Before committing to a full project, engage your preferred agency for a scoping phase. A paid discovery sprint (typically £3,000–£8,000) produces a specification you can use to get fixed-price quotes from multiple agencies if you choose. It also tells you, with relatively low financial exposure, whether this is an agency you can work with.

Boutique vs Large Agency: The Honest Comparison

For startups and scale-ups with defined projects, boutique agencies typically outperform large agencies. This is a generalisation, but it’s well-supported by how delivery teams are structured in each case.

Large agency dynamics:

  • Senior people sell the project; junior people build it
  • Account managers add overhead without adding delivery value
  • Internal processes designed for enterprise clients slow down startup projects
  • Overhead costs are embedded in day rates

Boutique agency dynamics:

  • The people who pitch the project are the people who build it
  • Less overhead, more delivery
  • Faster decision-making
  • More likely to have the founder involved in your project

The trade-off: large agencies have more resource to throw at problems; boutiques need to be more selective about the problems they take on. PostMVP is selective — we only take projects we can deliver well.

UK vs Offshore vs Nearshore: The Practical Comparison

The question isn’t “UK or offshore” — it’s “what engagement model controls the quality risk?” Fixed-price with a reputable agency, regardless of geography, protects you better than T&M with a local agency.

ModelDay rateManagement overheadQuality riskTotal cost
UK agency (fixed-price)HigherLow (agency managed)LowPredictable
Offshore agency (T&M)LowerHigh (you manage)HigherUnpredictable
Nearshore (fixed-price)MediumLowMediumPredictable
In-house teamHighestVery highDepends on hiringVery high

If you’re using a fixed-price model, total cost is what matters — not day rate. If you’re using T&M, day rate is just one input; management overhead and rework cost are the others.

This is the hub article for PostMVP’s agency selection pillar. The cluster articles cover specific aspects in depth:

In Summary

Choosing a software development partner comes down to four things: how rigorously they scope, how PM and engineering are structured, whether they’ll commit to a fixed price, and what previous clients say when no one from the agency is listening. PostMVP scores well on all four — and if we’re not the right fit, we’ll tell you that too.
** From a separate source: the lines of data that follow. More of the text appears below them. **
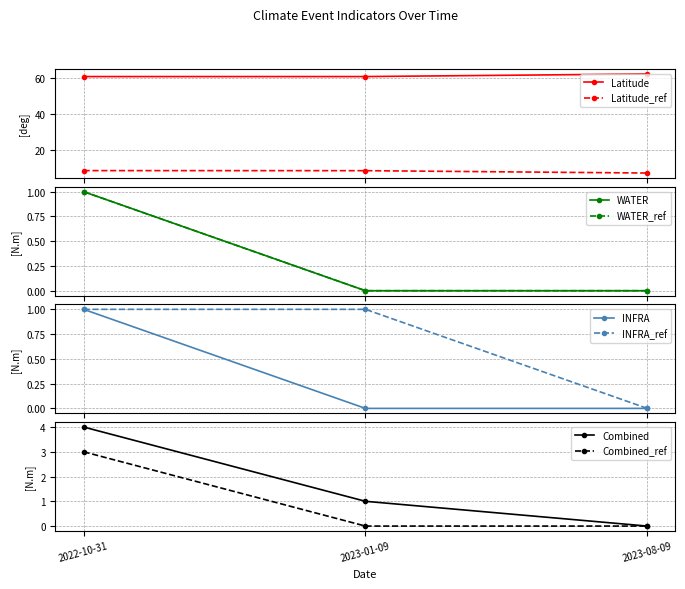

What is the lowest value of the Latitude_ref series?

7.2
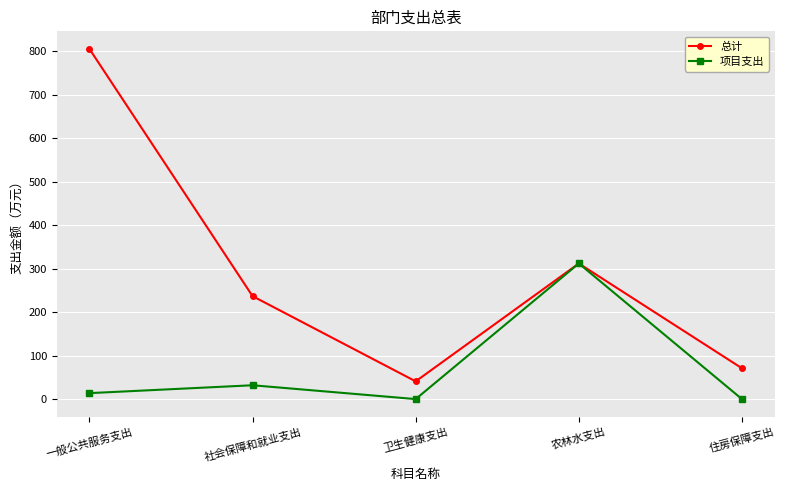

At which label is 项目支出 closest to 155?

社会保障和就业支出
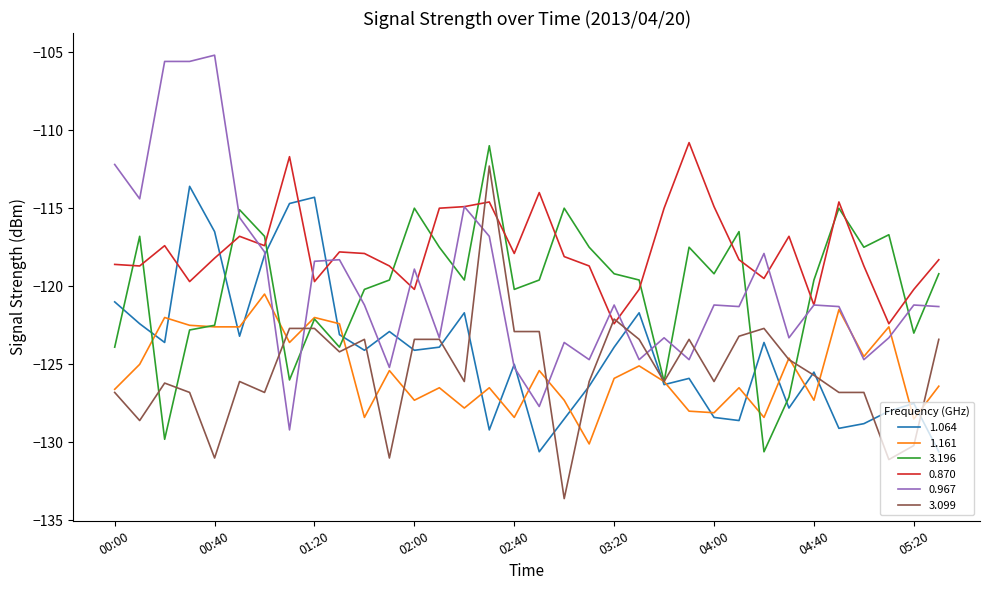

Which series has the largest total across all categories?

0.870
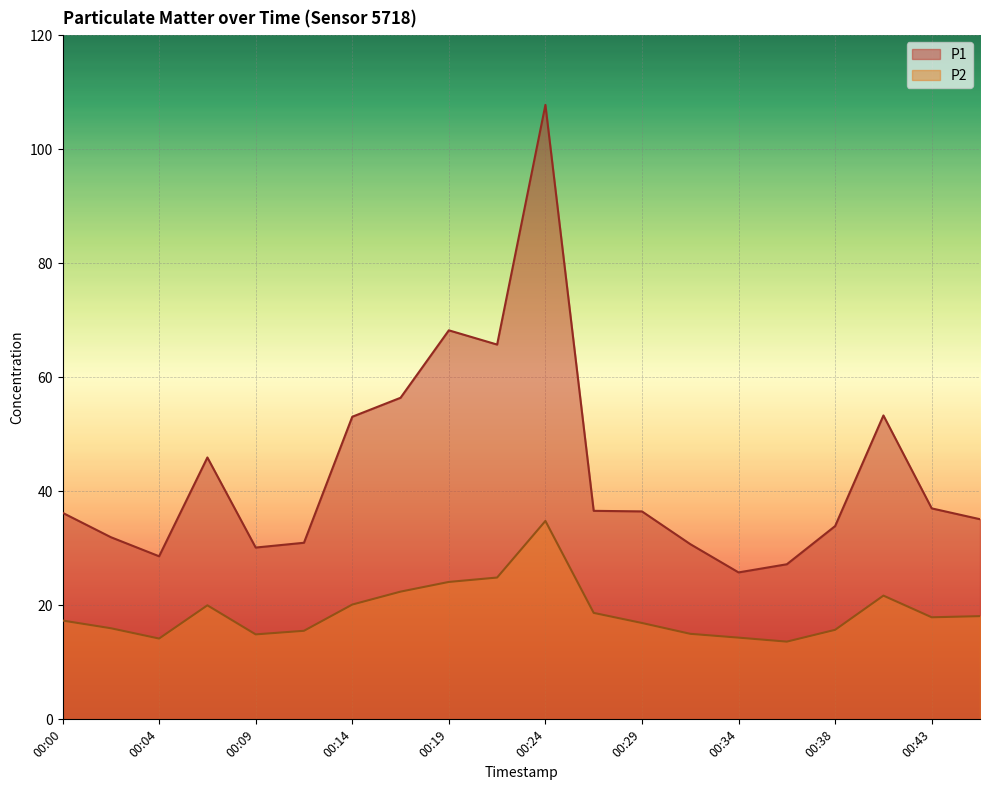

True or false: P1 and P2 intersect in this chart.

False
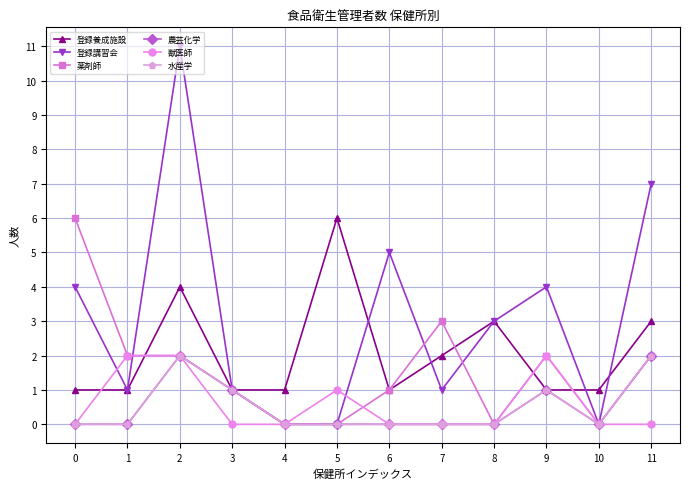

Does the chart have visible grid lines?

Yes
Frequently Asked Questions

How do I choose a software development agency?
Evaluate agencies on four dimensions: their scoping process (how thoroughly they define requirements), team structure (PM and engineering together or separate), commercial model (fixed-price vs T&M), and references from comparable projects. Portfolio and technology stack matter, but these four dimensions predict delivery quality better than anything else.
Should I choose a large agency or a boutique for my startup?
For startups and scale-ups with defined projects, boutique agencies typically outperform large agencies. Large agencies charge for overhead (management layers, sales teams, account managers) that you don't need. Boutiques with the right expertise are often faster, more senior, and more commercially aligned.
How many agencies should I approach for quotes?
Three is the right number. One gives you no comparison; two creates a binary choice; more than three creates evaluation overhead without proportionate benefit. Brief all three from the same document so you're comparing like for like.
What is the most important question to ask a software agency?
Ask: 'How long does your scoping process take, and what does it produce?' The answer tells you whether they do real discovery or generate instant quotes from gut feel. A good agency spends 2–4 weeks scoping before committing to a price.
Is a cheap quote always a red flag?
Not always — offshore agencies have genuinely lower day rates. But in fixed-price terms, a cheap quote often means either less scope was included or the agency plans to recover the difference through change requests. Ask for a scope comparison, not just a price comparison.